Hannah Walsh, principal analyst at Ampere Analysis, added hard numbers to the picture. India produced over 24,000 titles in January 2026 alone, with 19,000 available internationally. The country now accounts for 12 per cent of Asia-Pacific content spend, up from 8 per cent in 2021, outpacing both Japan and China. Key exporters include JioStar, Zee Entertainment, Sony India, Amazon and Netflix, delivering over 7,500 Indian-produced titles abroad each year. The top importing markets are Saudi Arabia, the UAE, Egypt, the United States and the Philippines. Scripted content dominates globally at 88 per cent, with crime dramas and children’s and family titles performing particularly strongly.

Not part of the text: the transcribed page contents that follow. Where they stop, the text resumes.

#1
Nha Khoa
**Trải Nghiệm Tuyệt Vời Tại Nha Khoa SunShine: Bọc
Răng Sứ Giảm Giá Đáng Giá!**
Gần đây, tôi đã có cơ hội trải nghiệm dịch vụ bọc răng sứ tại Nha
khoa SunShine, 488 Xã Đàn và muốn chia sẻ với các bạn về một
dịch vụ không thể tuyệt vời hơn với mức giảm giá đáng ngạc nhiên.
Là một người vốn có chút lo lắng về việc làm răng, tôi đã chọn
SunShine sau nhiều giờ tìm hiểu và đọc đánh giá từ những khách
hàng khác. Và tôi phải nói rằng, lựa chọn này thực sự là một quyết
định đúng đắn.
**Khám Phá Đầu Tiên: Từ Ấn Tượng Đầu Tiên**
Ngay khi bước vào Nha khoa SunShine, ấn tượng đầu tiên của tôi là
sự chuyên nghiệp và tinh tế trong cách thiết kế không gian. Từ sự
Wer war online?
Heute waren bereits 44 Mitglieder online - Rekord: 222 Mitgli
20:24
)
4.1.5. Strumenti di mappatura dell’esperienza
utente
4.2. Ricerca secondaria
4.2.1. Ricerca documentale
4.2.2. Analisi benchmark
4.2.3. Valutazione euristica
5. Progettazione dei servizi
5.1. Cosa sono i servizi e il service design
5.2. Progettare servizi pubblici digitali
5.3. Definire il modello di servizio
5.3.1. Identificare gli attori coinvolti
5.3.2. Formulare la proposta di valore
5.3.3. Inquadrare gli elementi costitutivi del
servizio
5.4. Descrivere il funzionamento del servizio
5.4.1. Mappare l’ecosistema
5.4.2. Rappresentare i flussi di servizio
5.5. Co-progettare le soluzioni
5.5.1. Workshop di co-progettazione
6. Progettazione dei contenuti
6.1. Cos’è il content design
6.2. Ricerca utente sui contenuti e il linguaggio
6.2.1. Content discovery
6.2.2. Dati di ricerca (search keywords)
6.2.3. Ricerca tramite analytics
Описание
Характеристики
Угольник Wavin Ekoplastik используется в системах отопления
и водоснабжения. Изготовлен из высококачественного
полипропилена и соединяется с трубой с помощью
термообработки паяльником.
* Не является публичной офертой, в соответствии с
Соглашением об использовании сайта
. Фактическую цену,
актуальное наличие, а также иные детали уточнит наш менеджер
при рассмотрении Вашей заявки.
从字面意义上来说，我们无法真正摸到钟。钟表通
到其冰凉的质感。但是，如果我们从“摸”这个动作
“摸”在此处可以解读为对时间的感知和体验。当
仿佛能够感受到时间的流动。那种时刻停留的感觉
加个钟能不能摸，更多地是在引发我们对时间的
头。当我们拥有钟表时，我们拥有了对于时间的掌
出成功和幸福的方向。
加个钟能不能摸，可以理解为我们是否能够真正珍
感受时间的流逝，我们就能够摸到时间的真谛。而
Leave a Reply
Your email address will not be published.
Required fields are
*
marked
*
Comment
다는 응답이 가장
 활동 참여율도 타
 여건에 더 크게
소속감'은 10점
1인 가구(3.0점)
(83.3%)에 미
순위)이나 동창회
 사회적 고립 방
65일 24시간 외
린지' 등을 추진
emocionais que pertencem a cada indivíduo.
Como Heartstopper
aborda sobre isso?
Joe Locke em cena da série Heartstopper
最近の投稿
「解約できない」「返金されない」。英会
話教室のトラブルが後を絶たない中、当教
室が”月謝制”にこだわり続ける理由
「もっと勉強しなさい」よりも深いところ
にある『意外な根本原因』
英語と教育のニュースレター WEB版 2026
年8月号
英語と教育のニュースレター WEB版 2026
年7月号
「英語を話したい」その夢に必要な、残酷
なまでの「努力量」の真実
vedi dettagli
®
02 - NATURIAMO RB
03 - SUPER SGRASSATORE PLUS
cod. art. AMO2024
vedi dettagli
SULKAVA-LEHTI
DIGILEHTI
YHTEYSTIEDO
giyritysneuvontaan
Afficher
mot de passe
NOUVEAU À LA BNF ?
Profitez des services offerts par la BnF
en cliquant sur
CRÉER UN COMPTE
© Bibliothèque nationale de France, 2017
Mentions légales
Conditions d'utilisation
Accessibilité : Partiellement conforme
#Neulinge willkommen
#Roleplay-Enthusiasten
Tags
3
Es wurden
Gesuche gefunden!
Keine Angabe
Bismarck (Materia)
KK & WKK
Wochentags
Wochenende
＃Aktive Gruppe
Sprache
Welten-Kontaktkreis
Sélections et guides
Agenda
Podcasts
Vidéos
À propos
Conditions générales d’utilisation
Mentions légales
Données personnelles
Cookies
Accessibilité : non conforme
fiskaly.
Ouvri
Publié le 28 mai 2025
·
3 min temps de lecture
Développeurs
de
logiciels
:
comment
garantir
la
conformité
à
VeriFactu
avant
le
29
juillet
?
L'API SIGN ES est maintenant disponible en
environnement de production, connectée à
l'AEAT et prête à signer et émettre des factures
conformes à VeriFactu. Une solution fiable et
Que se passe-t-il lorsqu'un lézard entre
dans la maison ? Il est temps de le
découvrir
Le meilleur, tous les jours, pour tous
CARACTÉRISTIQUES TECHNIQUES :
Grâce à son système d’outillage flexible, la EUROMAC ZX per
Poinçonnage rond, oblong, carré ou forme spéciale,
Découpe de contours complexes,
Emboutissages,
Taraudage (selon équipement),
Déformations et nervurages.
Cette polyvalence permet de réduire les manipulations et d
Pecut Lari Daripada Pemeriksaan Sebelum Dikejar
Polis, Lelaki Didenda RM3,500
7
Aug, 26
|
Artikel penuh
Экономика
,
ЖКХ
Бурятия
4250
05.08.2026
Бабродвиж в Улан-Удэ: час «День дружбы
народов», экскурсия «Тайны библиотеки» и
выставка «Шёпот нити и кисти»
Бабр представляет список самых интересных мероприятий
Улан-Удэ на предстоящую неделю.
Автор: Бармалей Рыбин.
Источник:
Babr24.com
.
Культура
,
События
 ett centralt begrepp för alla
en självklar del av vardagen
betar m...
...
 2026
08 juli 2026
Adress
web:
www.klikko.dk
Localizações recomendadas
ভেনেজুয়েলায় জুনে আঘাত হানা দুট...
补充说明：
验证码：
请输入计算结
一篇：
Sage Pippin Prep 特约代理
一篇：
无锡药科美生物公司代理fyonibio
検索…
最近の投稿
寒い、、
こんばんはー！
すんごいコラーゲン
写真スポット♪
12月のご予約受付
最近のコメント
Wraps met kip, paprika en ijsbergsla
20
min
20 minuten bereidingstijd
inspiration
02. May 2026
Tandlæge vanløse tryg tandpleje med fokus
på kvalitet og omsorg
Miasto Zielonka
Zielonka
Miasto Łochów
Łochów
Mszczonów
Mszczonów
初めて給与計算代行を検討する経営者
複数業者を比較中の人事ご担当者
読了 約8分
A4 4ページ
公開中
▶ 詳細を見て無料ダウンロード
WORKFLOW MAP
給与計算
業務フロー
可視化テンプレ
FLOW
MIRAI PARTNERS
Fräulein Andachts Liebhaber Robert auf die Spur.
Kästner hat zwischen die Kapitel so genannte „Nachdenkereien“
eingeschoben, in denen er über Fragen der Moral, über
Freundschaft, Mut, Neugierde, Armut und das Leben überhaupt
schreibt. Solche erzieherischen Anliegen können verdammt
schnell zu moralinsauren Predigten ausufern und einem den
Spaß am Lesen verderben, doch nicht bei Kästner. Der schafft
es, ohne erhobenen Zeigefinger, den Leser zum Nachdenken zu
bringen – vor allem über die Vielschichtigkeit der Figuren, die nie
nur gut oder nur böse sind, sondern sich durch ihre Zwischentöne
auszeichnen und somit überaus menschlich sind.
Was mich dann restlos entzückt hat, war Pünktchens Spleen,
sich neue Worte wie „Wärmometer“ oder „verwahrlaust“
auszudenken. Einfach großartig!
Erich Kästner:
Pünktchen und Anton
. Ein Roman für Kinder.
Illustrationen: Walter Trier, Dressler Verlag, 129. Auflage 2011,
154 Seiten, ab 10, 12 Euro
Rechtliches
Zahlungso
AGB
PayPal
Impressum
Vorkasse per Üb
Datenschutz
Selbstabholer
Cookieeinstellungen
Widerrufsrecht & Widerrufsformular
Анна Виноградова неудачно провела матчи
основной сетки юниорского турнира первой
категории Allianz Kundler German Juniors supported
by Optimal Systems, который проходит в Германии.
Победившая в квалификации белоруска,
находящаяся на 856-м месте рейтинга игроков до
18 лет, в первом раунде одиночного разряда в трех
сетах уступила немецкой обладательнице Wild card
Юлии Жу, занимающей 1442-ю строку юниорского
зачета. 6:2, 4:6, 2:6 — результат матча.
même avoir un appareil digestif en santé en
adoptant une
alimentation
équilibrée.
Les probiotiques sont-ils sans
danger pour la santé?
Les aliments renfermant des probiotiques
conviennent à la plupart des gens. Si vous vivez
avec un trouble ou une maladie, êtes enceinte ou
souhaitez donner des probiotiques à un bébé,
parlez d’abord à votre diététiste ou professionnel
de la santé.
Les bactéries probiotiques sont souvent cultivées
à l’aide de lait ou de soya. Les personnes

Manoj Dobhal, chief executive and executive director of Dish TV India, framed the summit’s ambition squarely. “Stories don’t need translation. They need a platform, discovery, and reach, local or global,” he said. “India produces more movies than any country, our streaming platforms compete globally, and our tech and creators win international awards. Yet fragmentation slows growth. Producers, platforms, and tech move in different lanes. We need shared spaces, collaboration, and an ecosystem where ideas, technology, and people meet. That is why we built Content India.”
The data, the pitches and the prize money all pointed to the same conclusion: India is not waiting for the world to discover its stories. It is building the infrastructure to sell them.